この萩之介、演じるのは中村七之助ということで、これは素晴らしいに違いないと期待していた通りの存在感――生者とも死者ともつかぬ、関わる人間を破滅させていく正体不明の美青年という強烈なキャラクターに実態を与え、そしてそこに隠された哀切な素顔を描いてみせるのにはただ、感嘆させられました。(七之助は、二役目のお葉の病み疲れた姿もお見事)
一方の洲齋は、松本幸四郎が演じるということで、これも安定していましたが、ところどころでコミカルな顔を見せるのは、原作の生真面目な姿からするとちょっと違和感があるかもしれません。もちろんこれも幸四郎の持ち味(の一つ)とすればそれも納得ですが、この洲齋の真骨頂は、後述するラストの会話劇にこそあると感じます。
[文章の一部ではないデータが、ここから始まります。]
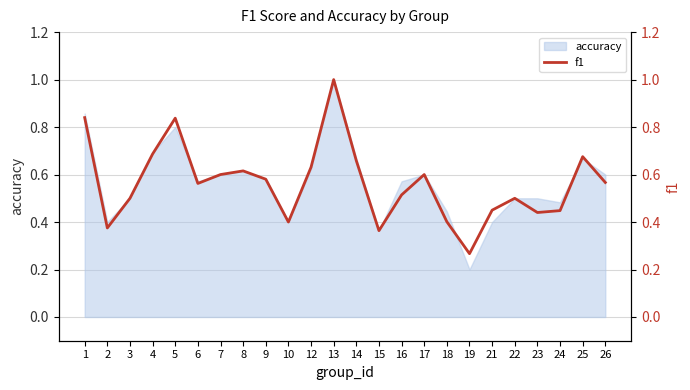

List the labels in order of value, smallest first.

19, 15, 2, 10, 18, 23, 24, 21, 3, 22, 16, 6, 26, 9, 7, 17, 8, 12, 14, 25, 4, 5, 1, 13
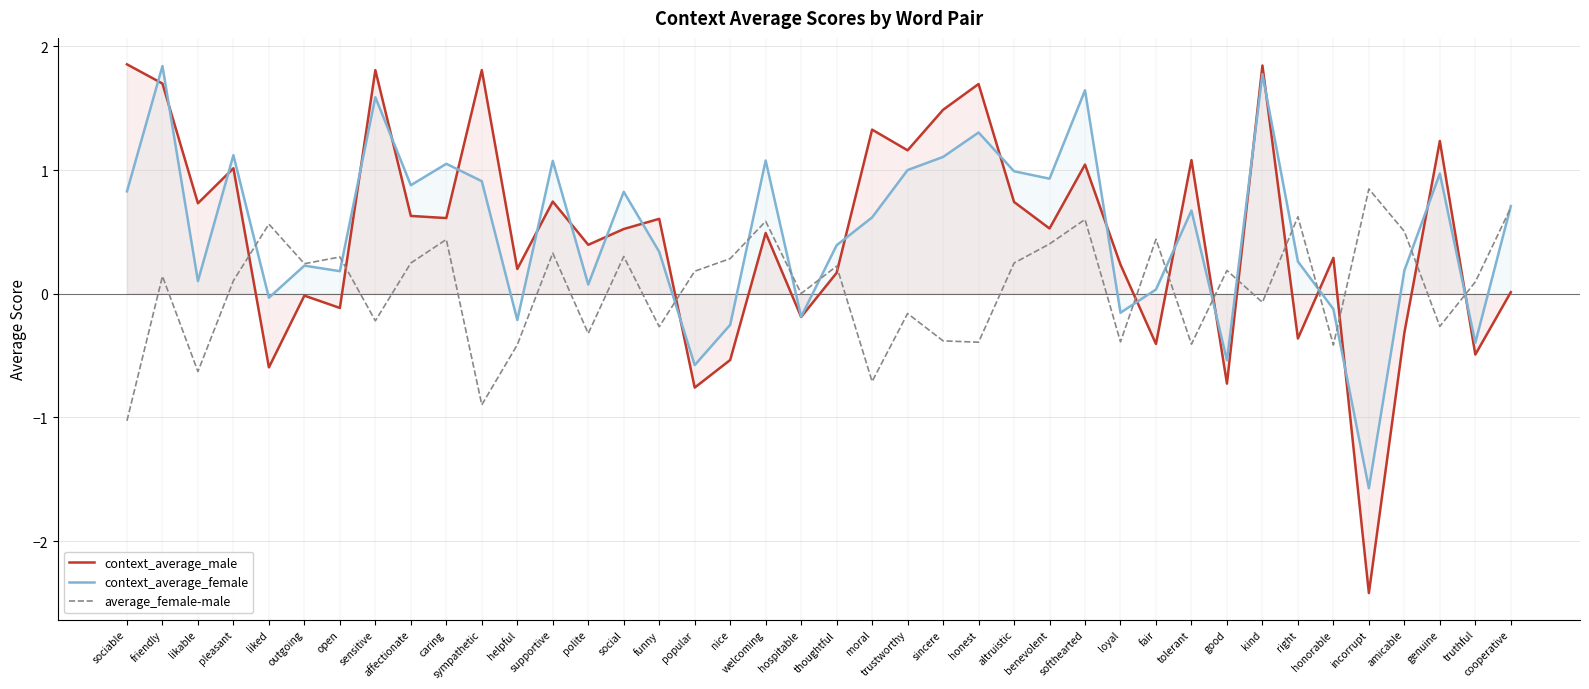

What is the label of the 29th point from the right?

helpful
(ちなみに冒頭のくだりで、七之助に比べると声が出ていなかったように感じられたのは、これは音響の関係でもあるでしょうか)
その他、諸悪の根源というべき監物は、京極時代劇に時折登場する、もう信じられないくらいの極悪人を中村勘九郎がサラリと、そして監物の懐刀の的場は市川染五郎が手堅く演じていましたが、特に染五郎は若い頃の幸四郎を思わせる存在感で感心しました。
さて、物語的にはミステリではありつつも、結構肝心なところがぼかされているのが少々残念(私は小説版はまだ未読ですが、この辺りはさすがに描かれているのでしょう)ではありましたが――複雑な因と果が絡み合った末にカタストロフを迎えるという京極作品らしさが、歌舞伎に想像以上にマッチするのは、嬉しい驚きでした。
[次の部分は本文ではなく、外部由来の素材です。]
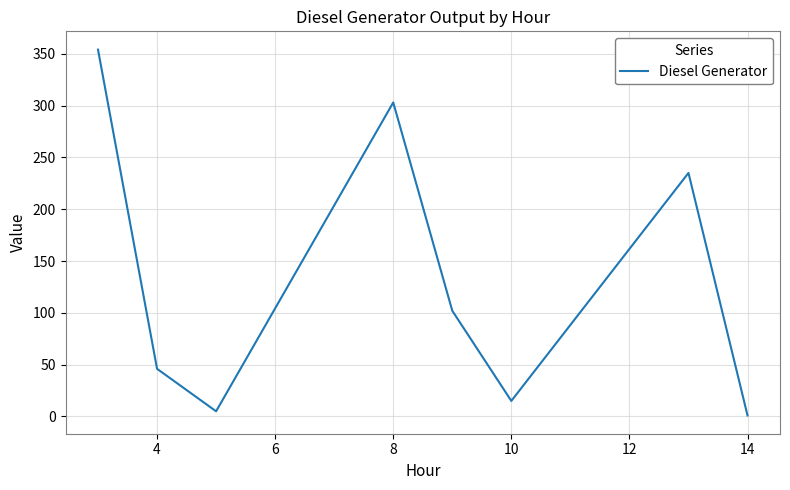

True or false: there are more than 2 points higher than both neighbors.

False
その一方で、歌舞伎としてみると物理的な動きが小さく、台詞主体であるために、どうしても場面場面のカタルシスが小さめな印象は否めません。
特にラストは、洲齋と監物がただ二人、最小限の動きのみでひたすら語り合うというもので、純粋な歌舞伎ファンの方からは、おそらく厳しい目で見られるのではと感じます。
この辺り、いかに京極作品(というか中禅寺秋彦の登場作品)ではこの長台詞が定番とはいえ、他のメディアであればちょっと――と思ってしまうかもしれませんが、しかし本作の場合、これはこれできっちりと成立しているのは、これは台詞回しや間合いといった役者の技が、すなわち歌舞伎ならではというべきでしょう。
――そして、京極ファンの立場からいうと、中禅寺の憑き物落とし(正確にはちょっと違うのですが)を生で、リアルタイムで見せられるというのは、これはもう得も言われぬ不思議な感覚で、こればかりはこの場でなければ味わえぬ体験であったと断言できます。
歌舞伎という点では異色作にして、そして京極作品の歌舞伎化という点では満点だったというべきでしょうか。いずれにせよ、生で観劇すべき作品と感じた次第です。